One quietly wretched notion that comes across is that you might very well like dressing nicely and having celebrity friends, but there are pressures — in the form of narrative branches and resource costs — that mean you’d better bloody well dress nicely whether you like it or not. Trying not to let that take the edge off the fun is an interesting challenge, and surprisingly subtle.


So you’re in love with this game now?

Having actually spent some real time with Kim Kardashian: Hollywood — instead of pretending to pretend not to have played it in a silly double bluff as I did last time — I’m sure it’s at least worth this level of discussion. If this is the standard of a paint-by-numbers cash-grab these days then gaming has come a long way. But, there’s one huge caveat.

That caveat, of course, is the in-app purchases. The specific problem KKH has with IAPs is that the great balancing act of resource management that forces you to prioritise and sacrifice as you scrape to the top is completely undone. Either you buy your way to more resources, or the game becomes about waiting. With a little tweaking, Glu could turn time into a fun piece of the puzzle — just another resource to manage. Plenty of games have played with real-time elements successfully. Animal Crossing: Kardashian Folk would actually be pretty brilliant. But as it is, you just get a ton of ads and prompts to hand over cash, and an option to effectively just buy a cheat code. It’s sad to see when there’s so much nice work in the game, and although KKH is not the worst example of freemium mobile gaming, it’s not a good one.

____

◆ WRITTEN TASK
Carry on the Kim Kardashian: Hollywood review above, starting right after its last sentence.

Entries drawn from a dataset
____

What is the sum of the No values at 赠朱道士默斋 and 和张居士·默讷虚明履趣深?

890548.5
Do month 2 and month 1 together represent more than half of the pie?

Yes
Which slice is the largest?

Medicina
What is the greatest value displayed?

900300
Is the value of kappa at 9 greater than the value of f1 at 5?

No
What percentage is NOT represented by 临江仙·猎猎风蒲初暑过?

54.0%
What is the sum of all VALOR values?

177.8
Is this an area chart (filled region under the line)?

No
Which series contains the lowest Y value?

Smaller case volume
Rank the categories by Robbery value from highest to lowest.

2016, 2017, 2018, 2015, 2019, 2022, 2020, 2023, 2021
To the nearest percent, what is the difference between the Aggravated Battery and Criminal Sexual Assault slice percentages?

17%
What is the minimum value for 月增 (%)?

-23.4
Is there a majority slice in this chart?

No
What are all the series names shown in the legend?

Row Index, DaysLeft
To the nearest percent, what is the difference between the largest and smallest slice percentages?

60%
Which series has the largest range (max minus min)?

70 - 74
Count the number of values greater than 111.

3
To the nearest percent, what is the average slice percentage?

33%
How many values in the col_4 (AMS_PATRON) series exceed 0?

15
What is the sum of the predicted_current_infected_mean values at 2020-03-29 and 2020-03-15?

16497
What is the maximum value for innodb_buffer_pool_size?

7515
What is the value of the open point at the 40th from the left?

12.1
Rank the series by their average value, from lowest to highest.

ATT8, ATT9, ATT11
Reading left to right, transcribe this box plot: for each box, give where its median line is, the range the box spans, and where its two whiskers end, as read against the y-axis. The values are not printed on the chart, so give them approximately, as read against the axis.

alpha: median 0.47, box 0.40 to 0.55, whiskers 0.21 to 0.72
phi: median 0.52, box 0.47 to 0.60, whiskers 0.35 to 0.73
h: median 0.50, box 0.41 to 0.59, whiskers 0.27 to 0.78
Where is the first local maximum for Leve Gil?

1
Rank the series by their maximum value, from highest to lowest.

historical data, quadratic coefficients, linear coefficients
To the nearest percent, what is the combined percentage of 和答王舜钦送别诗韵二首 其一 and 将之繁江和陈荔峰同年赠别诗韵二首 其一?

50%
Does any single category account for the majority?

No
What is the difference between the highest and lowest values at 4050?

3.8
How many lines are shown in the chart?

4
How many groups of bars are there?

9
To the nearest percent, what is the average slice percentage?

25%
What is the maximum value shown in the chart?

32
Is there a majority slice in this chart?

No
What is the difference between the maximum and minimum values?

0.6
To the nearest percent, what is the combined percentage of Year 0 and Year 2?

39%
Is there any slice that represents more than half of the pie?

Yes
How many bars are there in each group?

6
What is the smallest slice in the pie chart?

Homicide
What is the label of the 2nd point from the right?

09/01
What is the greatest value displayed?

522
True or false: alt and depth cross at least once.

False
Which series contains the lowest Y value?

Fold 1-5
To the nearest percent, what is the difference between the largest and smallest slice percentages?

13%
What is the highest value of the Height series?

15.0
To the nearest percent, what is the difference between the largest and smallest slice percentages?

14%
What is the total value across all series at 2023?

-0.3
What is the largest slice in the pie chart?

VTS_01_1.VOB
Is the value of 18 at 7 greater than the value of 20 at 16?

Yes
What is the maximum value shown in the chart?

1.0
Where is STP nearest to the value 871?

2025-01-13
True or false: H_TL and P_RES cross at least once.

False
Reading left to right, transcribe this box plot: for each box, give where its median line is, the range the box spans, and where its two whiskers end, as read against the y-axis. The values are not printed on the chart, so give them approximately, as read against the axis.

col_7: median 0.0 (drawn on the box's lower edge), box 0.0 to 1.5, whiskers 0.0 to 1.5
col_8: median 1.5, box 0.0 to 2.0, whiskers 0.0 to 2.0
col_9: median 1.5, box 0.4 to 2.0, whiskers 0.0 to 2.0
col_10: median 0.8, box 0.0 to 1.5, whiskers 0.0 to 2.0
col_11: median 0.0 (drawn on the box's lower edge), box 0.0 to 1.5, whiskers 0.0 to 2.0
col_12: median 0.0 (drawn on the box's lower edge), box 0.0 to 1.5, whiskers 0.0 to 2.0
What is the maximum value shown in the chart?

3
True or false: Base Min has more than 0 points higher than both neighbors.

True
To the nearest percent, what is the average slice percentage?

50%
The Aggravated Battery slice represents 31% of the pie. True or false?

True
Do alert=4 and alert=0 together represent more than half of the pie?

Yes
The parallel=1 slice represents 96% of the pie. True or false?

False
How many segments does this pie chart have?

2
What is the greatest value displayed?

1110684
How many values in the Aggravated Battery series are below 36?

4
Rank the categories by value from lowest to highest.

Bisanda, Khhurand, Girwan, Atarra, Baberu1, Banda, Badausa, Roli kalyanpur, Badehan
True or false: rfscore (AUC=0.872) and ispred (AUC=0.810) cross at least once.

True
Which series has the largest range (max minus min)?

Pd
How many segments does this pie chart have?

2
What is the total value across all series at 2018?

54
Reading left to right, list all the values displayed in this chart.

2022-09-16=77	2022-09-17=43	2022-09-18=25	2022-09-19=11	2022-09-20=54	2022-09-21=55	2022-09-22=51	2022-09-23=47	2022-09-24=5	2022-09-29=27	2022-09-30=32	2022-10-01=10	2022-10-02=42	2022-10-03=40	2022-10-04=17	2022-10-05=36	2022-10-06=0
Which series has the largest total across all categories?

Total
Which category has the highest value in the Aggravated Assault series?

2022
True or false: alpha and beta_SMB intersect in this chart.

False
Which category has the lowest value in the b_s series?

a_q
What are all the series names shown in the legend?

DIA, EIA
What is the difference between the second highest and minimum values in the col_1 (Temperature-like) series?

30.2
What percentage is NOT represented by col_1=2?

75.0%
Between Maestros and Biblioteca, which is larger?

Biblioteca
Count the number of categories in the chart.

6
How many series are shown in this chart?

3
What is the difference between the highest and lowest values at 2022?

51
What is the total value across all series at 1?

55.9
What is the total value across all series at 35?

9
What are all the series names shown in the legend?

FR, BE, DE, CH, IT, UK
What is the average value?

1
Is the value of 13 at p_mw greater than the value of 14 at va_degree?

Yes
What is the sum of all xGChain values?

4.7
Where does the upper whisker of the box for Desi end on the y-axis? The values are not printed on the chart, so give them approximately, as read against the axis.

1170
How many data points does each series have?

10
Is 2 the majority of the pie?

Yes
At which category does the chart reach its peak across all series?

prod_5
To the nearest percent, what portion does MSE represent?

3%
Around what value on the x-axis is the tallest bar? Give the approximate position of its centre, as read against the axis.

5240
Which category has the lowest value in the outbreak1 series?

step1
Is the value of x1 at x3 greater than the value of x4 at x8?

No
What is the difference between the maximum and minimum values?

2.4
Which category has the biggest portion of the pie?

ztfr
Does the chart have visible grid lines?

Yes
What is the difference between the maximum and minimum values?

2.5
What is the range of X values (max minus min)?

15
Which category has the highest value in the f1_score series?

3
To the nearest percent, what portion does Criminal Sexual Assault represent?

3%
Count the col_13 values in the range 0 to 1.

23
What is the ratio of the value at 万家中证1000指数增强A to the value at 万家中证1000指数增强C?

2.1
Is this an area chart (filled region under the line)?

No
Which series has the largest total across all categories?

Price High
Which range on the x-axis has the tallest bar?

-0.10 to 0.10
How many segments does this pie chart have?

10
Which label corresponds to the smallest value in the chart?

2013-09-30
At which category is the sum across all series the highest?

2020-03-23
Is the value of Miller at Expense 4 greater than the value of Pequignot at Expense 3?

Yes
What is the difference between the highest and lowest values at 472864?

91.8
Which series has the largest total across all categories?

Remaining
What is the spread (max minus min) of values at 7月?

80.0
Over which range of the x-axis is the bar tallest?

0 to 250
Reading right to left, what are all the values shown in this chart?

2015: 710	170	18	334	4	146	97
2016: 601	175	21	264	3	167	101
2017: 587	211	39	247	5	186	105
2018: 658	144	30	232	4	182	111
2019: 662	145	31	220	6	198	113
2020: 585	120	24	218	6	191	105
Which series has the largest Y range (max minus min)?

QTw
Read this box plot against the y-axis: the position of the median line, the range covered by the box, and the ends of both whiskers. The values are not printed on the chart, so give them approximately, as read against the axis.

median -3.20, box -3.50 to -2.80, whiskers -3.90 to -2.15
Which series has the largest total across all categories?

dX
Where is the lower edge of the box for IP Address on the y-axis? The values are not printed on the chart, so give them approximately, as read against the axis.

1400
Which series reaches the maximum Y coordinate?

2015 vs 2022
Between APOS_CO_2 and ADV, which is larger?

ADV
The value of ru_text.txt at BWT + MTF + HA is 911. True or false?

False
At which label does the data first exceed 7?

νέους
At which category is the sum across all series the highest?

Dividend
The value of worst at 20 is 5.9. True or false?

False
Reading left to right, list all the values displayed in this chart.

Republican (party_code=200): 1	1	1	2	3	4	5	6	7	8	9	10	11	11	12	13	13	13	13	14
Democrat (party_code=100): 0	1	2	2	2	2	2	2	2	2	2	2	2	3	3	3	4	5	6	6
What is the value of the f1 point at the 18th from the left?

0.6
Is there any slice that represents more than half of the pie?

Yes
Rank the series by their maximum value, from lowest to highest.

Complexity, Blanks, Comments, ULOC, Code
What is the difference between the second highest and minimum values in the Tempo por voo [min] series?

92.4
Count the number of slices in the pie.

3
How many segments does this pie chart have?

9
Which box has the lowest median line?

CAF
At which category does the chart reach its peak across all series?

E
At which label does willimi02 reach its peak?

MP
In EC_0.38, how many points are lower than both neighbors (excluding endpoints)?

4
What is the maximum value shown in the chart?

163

____

◆ RESULT OF THIS EXERCISE
A smaller issue that prickles me is just the subject matter of the game. The reason I took a dig at it last time is that I don’t think the implied values are very nice ones. But the game does get better in that regard as it progresses, and anyway, that’s a can of really long worms, and this is already a long post.

Suffice it to say that I think this is a game of some real substance, but about something unpleasantly vacuous. Now, mixed feelings resolved to my satisfaction, I think I’ll just play the game until it’s not fun any more, like I would any other.

 

Lessons from Kim Kardashian

So this game benefited from a charitable interpretation, but all games need that much. My dad is immediately bored by anything to do with videogames: I can’t get his attention to stay on Rez long enough for him even to complete a blank stare. I must be doing a lot of charitable interpretation of all the games I like if they’re that dull to outsiders.

So in future, I shouldn’t criticise a game just because it’s susceptible to criticism; I should praise one because it’s susceptible to praise. After all, too many aren’t even that good.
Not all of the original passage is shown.